My hand reached for the scalpel. Hesitating, I looked down at the grungy linoleum floor. I steeled myself while inhaling deeply.
“Shit!” someone yelled from way across the room. In a flash, I saw ruby drops, gem-like, appear beside my feet. I looked up, and along a perfect line, going to the other end of the room, the trail of blood splattered across several students’ blue paper scrubs and another student’s sneakers.

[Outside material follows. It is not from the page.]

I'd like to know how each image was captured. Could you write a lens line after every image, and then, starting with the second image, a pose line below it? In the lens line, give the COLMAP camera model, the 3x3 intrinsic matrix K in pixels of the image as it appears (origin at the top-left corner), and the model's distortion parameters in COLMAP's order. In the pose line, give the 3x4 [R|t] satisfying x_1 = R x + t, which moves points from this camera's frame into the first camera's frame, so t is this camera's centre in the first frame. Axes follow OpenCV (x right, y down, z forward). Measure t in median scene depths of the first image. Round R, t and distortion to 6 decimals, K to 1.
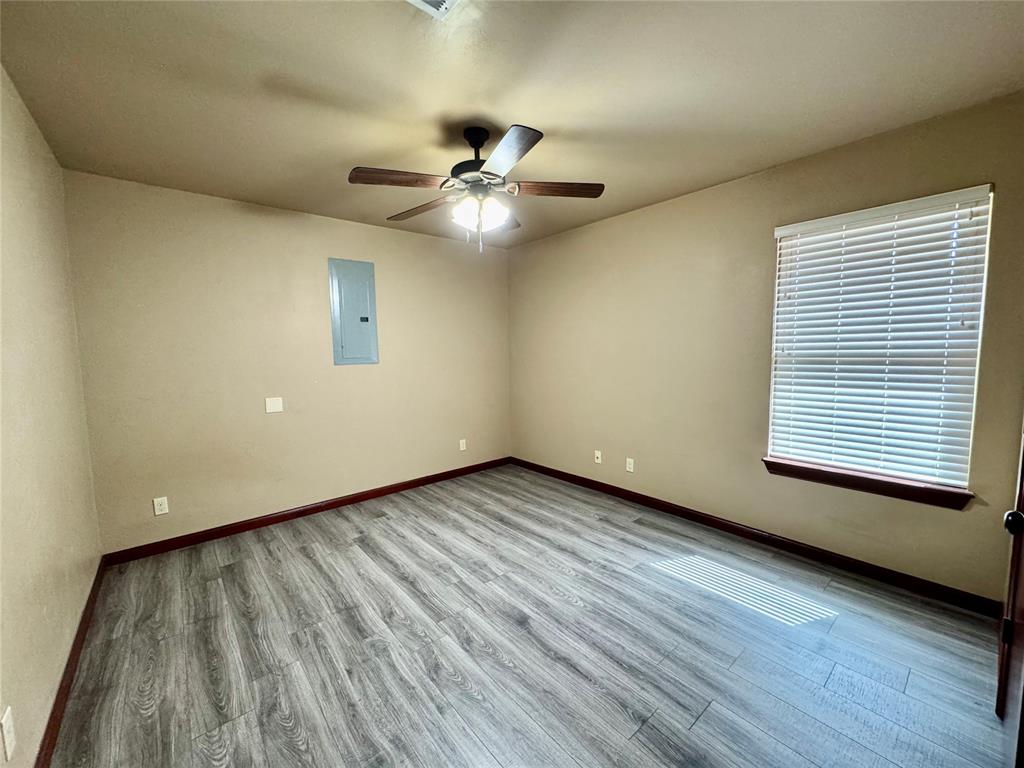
lens RADIAL K [[416.4, 0, 512.0], [0, 416.4, 384.0], [0, 0, 1]] dist [0.002176, 0.000113]
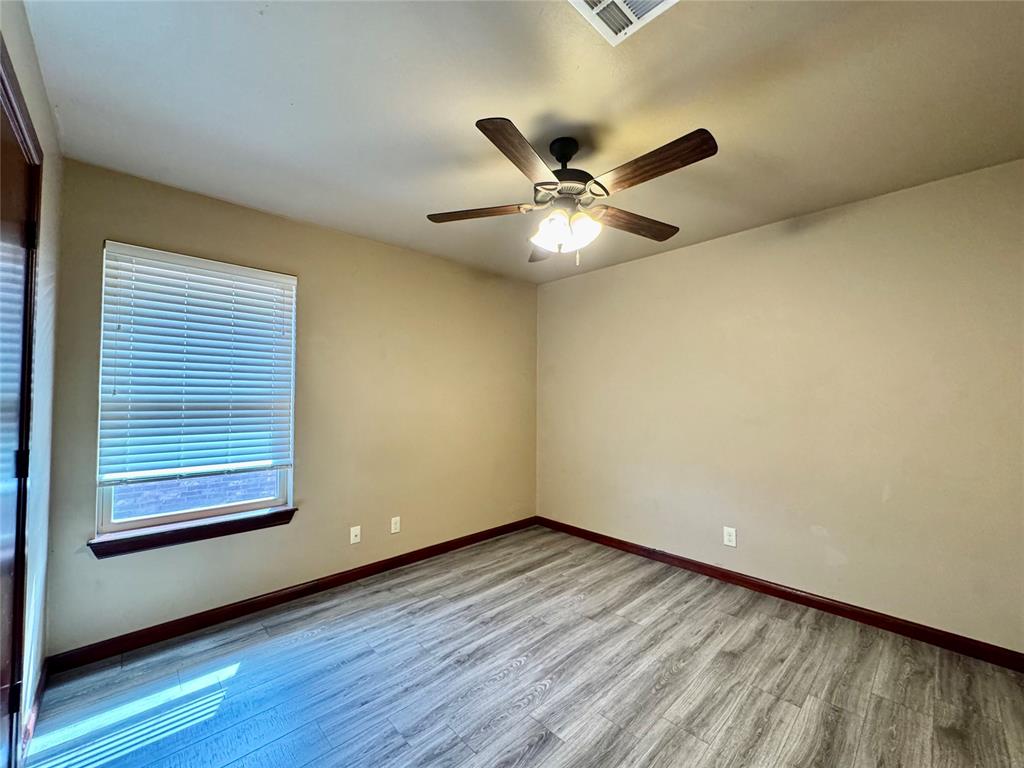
lens RADIAL K [[416.4, 0, 512.0], [0, 416.4, 384.0], [0, 0, 1]] dist [0.002176, 0.000113]
pose [[-0.073773, 0.042353, 0.996375, -0.969858], [0.077831, 0.996295, -0.036586, -0.095857], [-0.994233, 0.074850, -0.076797, 1.106610]]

In the back, I saw the future surgeon, bulky and tall in his scrubs. He was griping about how he had cut too deep, nicked the carotid. “Damn it, I’m gonna have to get another one.”
His gown was spray-painted scarlet. A blood-covered Bavarian butcher.
Something in me ruptured. I felt sick. The walls gleamed hard, like bone scraped clean. The room faded into a septic yellow-green, and the light seemed to twist, upside and around. The precise symmetry of the tables, lined up like military gravestones, began to shift, slide. I saw all the animals sleeping, breathing, breathing.
I rushed out of the room. In the hall, the cool air helped my nausea. I knew I was done. Done with the lab, maybe even done with medical school. I walked away, and kept walking, all the way back to my dorm.
My thoughts chattered with my steps. I never said anything. I never said Maggie leaving was wrong. I didn’t stop it. As a silent conspirator to my father’s control, I thought it was the only way, even if my sorrow roiled unacknowledged, unassailed for years. The illusion of peaceful agreement was better than the alternative. Repression meant survival. But at what cost? I stared into the white heat of my own complicity.
But the next day I was back at class. The lecture was about the velocity of blood, as it pumped out of the human heart.